LISTED ENTRIES below:

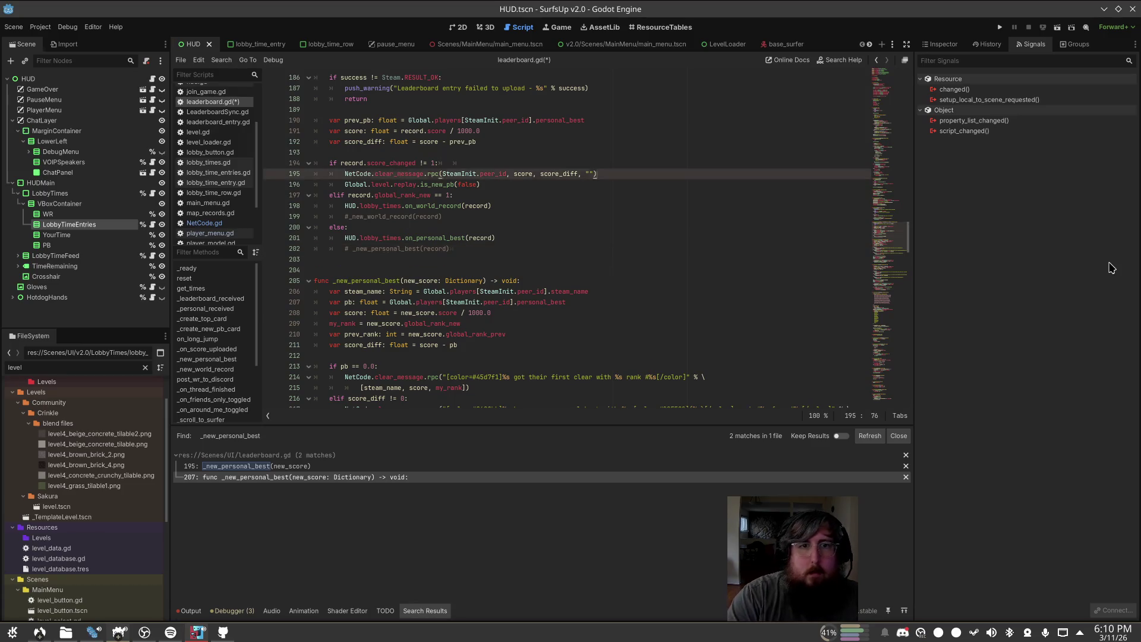
Step: Copy the clear_message call under the world-record elif for "WR" and delete the commented _new_world_record line
key("ctrl+c")
key("Down")
key("Down")
key("Down")
key("ctrl+v")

End of LISTED ENTRIES.

#### INSTRUCTIONS TO FOLLOW:
Pictures must be left out when the records are transcribed exactly.

#### SOLUTION TO THE EXERCISE:
Step: Copy the clear_message call under the world-record elif for "WR" and delete the commented _new_world_record line
key("ctrl+c")
key("Down")
key("Down")
key("Down")
key("ctrl+v")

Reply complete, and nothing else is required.